Badan Meteorologi, Klimatologi, dan Geofisika (BMKG) telah melaporkan dua kali kejadian gempabumi pada Sabtu (20/4), yaitu 6,2 SR dan 6,4 SR yang terjadi wilayah Indonesia bagian timur. Gempa hanya dirasakan lemah oleh warga sekitar lokasi gempa. Tidak ada korban dan kerusakan.
Gempa dengan magnitude 6.4 SR (menurut BMKG) atau 5,7 SR (menurut Badan Geologi Amerika, USGS), terjadi pada 20 April 2013 pukul 11.51 WIB. Pusat gempa pada koordinat 6.40 LS,130.40 BT di Laut Banda (171 km Barat Laut Maluku Tenggara Barat) yang berada di dasar laut. Kedalaman 120 Km. Tidak berpotensi tsunami.
Gempa dirasakan sangat lemah oleh masyarakat di Kepulauan Kei, Kab. Maluku Tenggara Barat, Provinsi Maluku. Masyarakat di Saumlaki, Kepulauan Tanimbar tidak merasakan getaran.
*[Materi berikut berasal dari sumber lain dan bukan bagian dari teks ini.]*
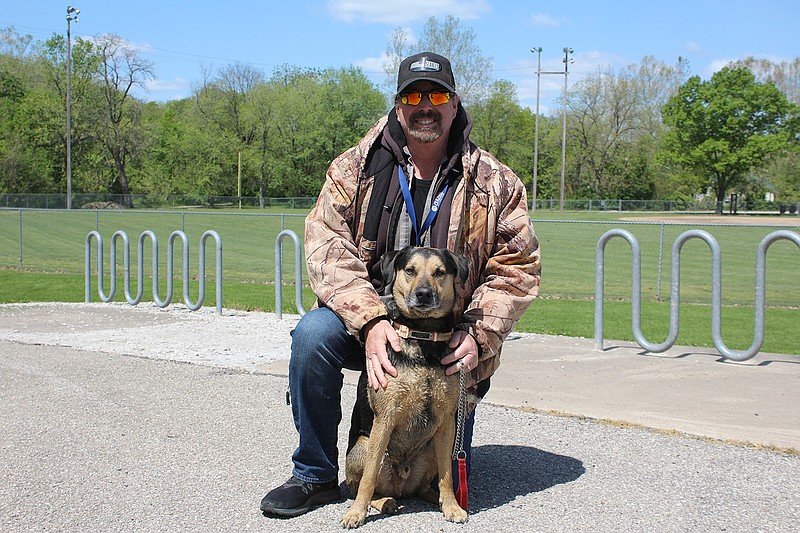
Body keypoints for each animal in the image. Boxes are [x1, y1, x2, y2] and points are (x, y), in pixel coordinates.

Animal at [342, 246, 468, 528]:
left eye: (439, 272)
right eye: (410, 270)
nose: (423, 294)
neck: (423, 337)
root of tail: (400, 484)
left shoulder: (446, 421)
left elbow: (447, 475)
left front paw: (452, 506)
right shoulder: (385, 418)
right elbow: (368, 479)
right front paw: (356, 513)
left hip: (430, 449)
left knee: (424, 486)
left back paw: (437, 498)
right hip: (362, 446)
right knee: (362, 486)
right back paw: (383, 502)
Daerah tersebut merupakan zona sangat aktif sehingga sering terjadi gempa. Namun karena jauh dari penduduk, gempanya tidak membahayakan. Bahkan masyarakat sudah terbiasa merasakan gempa di daerah tersebut.
Sedangkan gempa 6,2 SR (menurut BMKG) atau 5,8 SR (menurut Badan Geologi Amerika, USGS) terjadi pada 20 April 2013, pukul 00.51 WIB. Pusat gempa memiliki koordinat 12.15 LS,121.59 BT (185 km Barat Daya Sabu Raijua, NTT). Berada di Samudera Hindia, Kedalaman 15 km. Pusat gempa berada pada pertemuan lempeng Hindia Australia dan Eurasia. Gempa dirasakan sangat lemah oleh masyarakat di Pulau Rote, NTT.
Indonesia rawan gempabumi. Ada 218,2 juta jiwa penduduk Indonesia yang bermukim di daerah bahaya sedang hingga tinggi dari gempabumi. Mereka tersebar di 411 kab/kota. Masyarakat dihimbau selalu waspada dan memahami antisipasi gempabumi. Gempabumi tidak dapat diprediksi dan kejadiannya mendadak.